A simple example is a mobile medical device that does blood tests. An embedded system with an RTOS controls electro-mechanical devices such as microfluidics pumps and micro needle actuators. Layered on top is a “classic” smartphone platform connecting these functions to a remote doctor. Software running on the SoC is the master for this platform. All the devices feed off the same battery power source. We are entering this brave new world of possibilities without any formal models for these complex devices. The SoC power consumption is miniscule compared to the power/current draw of these devices. In the coming years, we are about to see advances in modeling of such devices and integrated software control functions. The SoC will focus more on what it controls as power and not what it consumes at the platform level.

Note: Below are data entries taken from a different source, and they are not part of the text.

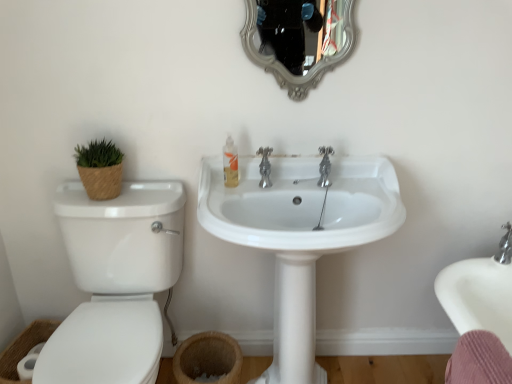
Question: Is chrome metallic faucet at center not close to white glossy sink at center?

Choices:
 (A) no
 (B) yes

Answer: (A)

Question: Is white glossy sink at center surrounded by chrome metallic faucet at center?

Choices:
 (A) no
 (B) yes

Answer: (A)

Question: Is chrome metallic faucet at center facing away from white glossy sink at center?

Choices:
 (A) yes
 (B) no

Answer: (B)

Question: From a real-world perspective, does chrome metallic faucet at center stand above white glossy sink at center?

Choices:
 (A) no
 (B) yes

Answer: (B)

Question: Is chrome metallic faucet at center at the left side of white glossy sink at center?

Choices:
 (A) no
 (B) yes

Answer: (B)

Question: Considering the relative positions of chrome metallic faucet at center and white glossy sink at center in the image provided, is chrome metallic faucet at center to the right of white glossy sink at center from the viewer's perspective?

Choices:
 (A) no
 (B) yes

Answer: (A)

Question: From the image's perspective, would you say translucent plastic soap dispenser at center is shown under white glossy sink at center?

Choices:
 (A) yes
 (B) no

Answer: (B)

Question: Could you tell me if translucent plastic soap dispenser at center is facing white glossy sink at center?

Choices:
 (A) yes
 (B) no

Answer: (B)

Question: Would you consider translucent plastic soap dispenser at center to be distant from white glossy sink at center?

Choices:
 (A) no
 (B) yes

Answer: (A)

Question: Can you confirm if translucent plastic soap dispenser at center is wider than white glossy sink at center?

Choices:
 (A) yes
 (B) no

Answer: (B)

Question: Is translucent plastic soap dispenser at center to the left of white glossy sink at center from the viewer's perspective?

Choices:
 (A) yes
 (B) no

Answer: (A)

Question: Is translucent plastic soap dispenser at center positioned behind white glossy sink at center?

Choices:
 (A) yes
 (B) no

Answer: (A)

Question: Can you confirm if white glossy toilet at left is taller than silver/gilded mirror at upper center?

Choices:
 (A) no
 (B) yes

Answer: (B)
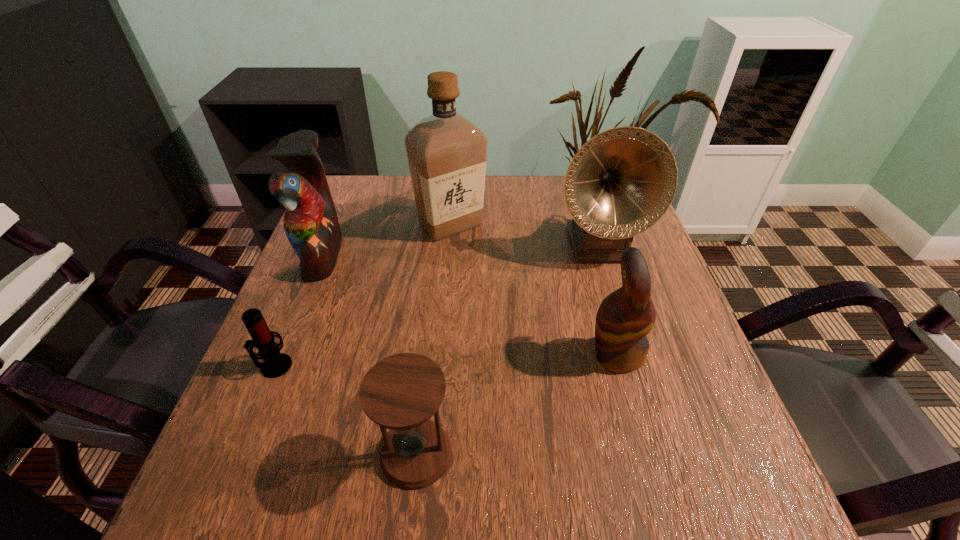
Identify the location of vacant space situated on the face of the nearer parrot. (423, 354).

Where is `vacant area located on the face of the nearer parrot`? vacant area located on the face of the nearer parrot is located at coordinates (516, 354).

Locate an element on the screen. This screenshot has width=960, height=540. free space located 0.270m on the face of the nearer parrot is located at coordinates (448, 354).

Find the location of a particular element. The width and height of the screenshot is (960, 540). vacant space situated 0.120m on the right of the hourglass is located at coordinates (525, 454).

You are a GUI agent. You are given a task and a screenshot of the screen. Output one action in this format:
    pyautogui.click(x=<x>, y=<y>)
    Task: Click on the vacant space situated 0.230m on the right of the shortest object
    This screenshot has width=960, height=540.
    Given the screenshot: What is the action you would take?
    pos(412,366)

Where is `liquor present at the far edge`? This screenshot has height=540, width=960. liquor present at the far edge is located at coordinates (446, 152).

The image size is (960, 540). In order to click on phonograph record present at the far edge in this screenshot , I will do `click(622, 181)`.

Locate an element on the screen. The width and height of the screenshot is (960, 540). object at the near edge is located at coordinates (401, 392).

Image resolution: width=960 pixels, height=540 pixels. Find the location of `parrot present at the left edge`. parrot present at the left edge is located at coordinates (311, 225).

Identify the location of microphone that is at the left edge. This screenshot has width=960, height=540. pos(276,364).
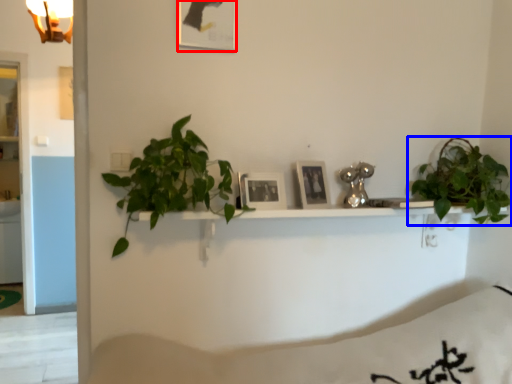
Question: Which of the following is the closest to the observer, picture frame (highlighted by a red box) or houseplant (highlighted by a blue box)?

Choices:
 (A) picture frame
 (B) houseplant

Answer: (A)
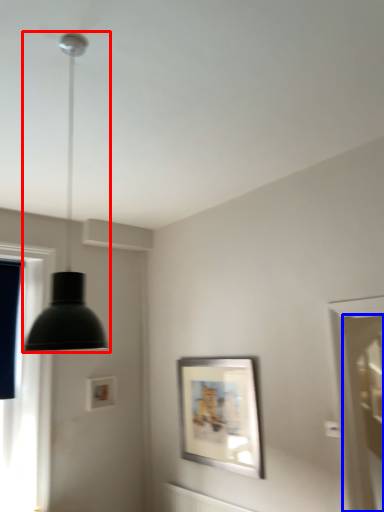
Question: Which object appears farthest to the camera in this image, lamp (highlighted by a red box) or screen door (highlighted by a blue box)?

Choices:
 (A) lamp
 (B) screen door

Answer: (B)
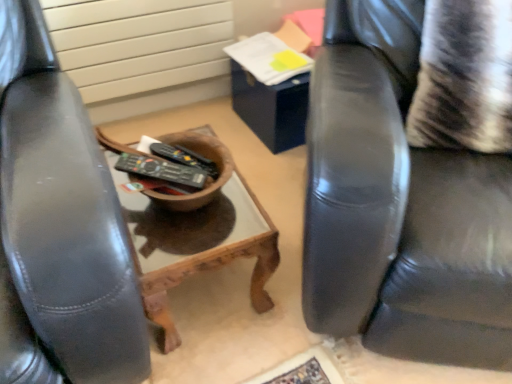
Question: Is black plastic remote control at center, which is the first remote control from front to back, not close to white textured radiator at upper left?

Choices:
 (A) no
 (B) yes

Answer: (A)

Question: Can you confirm if black plastic remote control at center, which ranks as the 2th remote control in back-to-front order, is wider than white textured radiator at upper left?

Choices:
 (A) yes
 (B) no

Answer: (A)

Question: Is the position of black plastic remote control at center, which is the first remote control from front to back, more distant than that of white textured radiator at upper left?

Choices:
 (A) yes
 (B) no

Answer: (B)

Question: Is white textured radiator at upper left a part of black plastic remote control at center, which ranks as the 2th remote control in back-to-front order?

Choices:
 (A) no
 (B) yes

Answer: (A)

Question: Considering the relative sizes of black plastic remote control at center, which is the first remote control from front to back, and white textured radiator at upper left in the image provided, is black plastic remote control at center, which is the first remote control from front to back, thinner than white textured radiator at upper left?

Choices:
 (A) no
 (B) yes

Answer: (A)

Question: In terms of size, does black leather chair at right appear bigger or smaller than black plastic remote control at center, the second remote control in the front-to-back sequence?

Choices:
 (A) small
 (B) big

Answer: (B)

Question: Is black leather chair at right spatially inside black plastic remote control at center, the second remote control in the front-to-back sequence, or outside of it?

Choices:
 (A) inside
 (B) outside

Answer: (B)

Question: Considering the positions of black leather chair at right and black plastic remote control at center, the 1th remote control in the back-to-front sequence, in the image, is black leather chair at right wider or thinner than black plastic remote control at center, the 1th remote control in the back-to-front sequence,?

Choices:
 (A) wide
 (B) thin

Answer: (A)

Question: From a real-world perspective, relative to black plastic remote control at center, the 1th remote control in the back-to-front sequence, is black leather chair at right vertically above or below?

Choices:
 (A) below
 (B) above

Answer: (B)

Question: From a real-world perspective, relative to black plastic remote control at center, the 1th remote control in the back-to-front sequence, is white textured radiator at upper left vertically above or below?

Choices:
 (A) below
 (B) above

Answer: (A)

Question: Do you think white textured radiator at upper left is within black plastic remote control at center, the second remote control in the front-to-back sequence, or outside of it?

Choices:
 (A) inside
 (B) outside

Answer: (B)

Question: In terms of size, does white textured radiator at upper left appear bigger or smaller than black plastic remote control at center, the second remote control in the front-to-back sequence?

Choices:
 (A) small
 (B) big

Answer: (B)

Question: Does point (169, 74) appear closer or farther from the camera than point (161, 152)?

Choices:
 (A) closer
 (B) farther

Answer: (B)

Question: From a real-world perspective, is striped fabric pillow at right positioned above or below black plastic remote control at center, the second remote control in the front-to-back sequence?

Choices:
 (A) below
 (B) above

Answer: (B)

Question: Considering the positions of striped fabric pillow at right and black plastic remote control at center, the 1th remote control in the back-to-front sequence, in the image, is striped fabric pillow at right bigger or smaller than black plastic remote control at center, the 1th remote control in the back-to-front sequence,?

Choices:
 (A) small
 (B) big

Answer: (B)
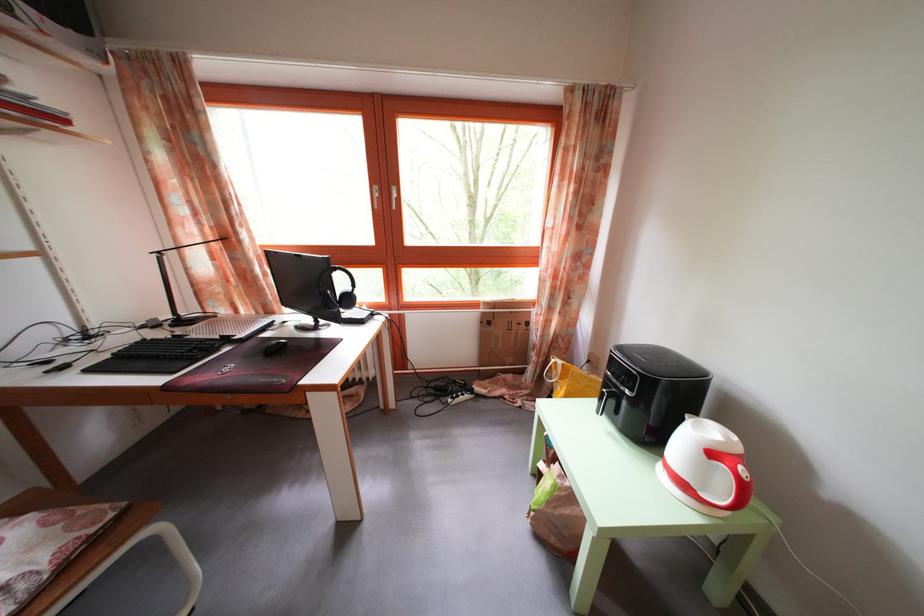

Stretching this example further, if we now put our SoC in-charge of a room or section in a hospital where it controls a range of medical devices/sensors connected to patients or monitoring the environment of the patient, the model gets even more interesting. The SoC will be operational for no specific “local” platform-level function, but to gain knowledge of remote devices, arbitrate among them, and make automated decisions that affect a set of systems elsewhere. This model of connected control comes with power management. We cannot leave tens of billions of devices in an always-on state. Hence, we will have to find ways to safely access/sense remote sets of devices, make decisions, and propagate them back to these devices or new ones.

In that sense, power management is going to take a 180-degree turn. For the last decade, we focused on managing inwards into the SoC. We will now spend the next decade making power management algorithms outbound.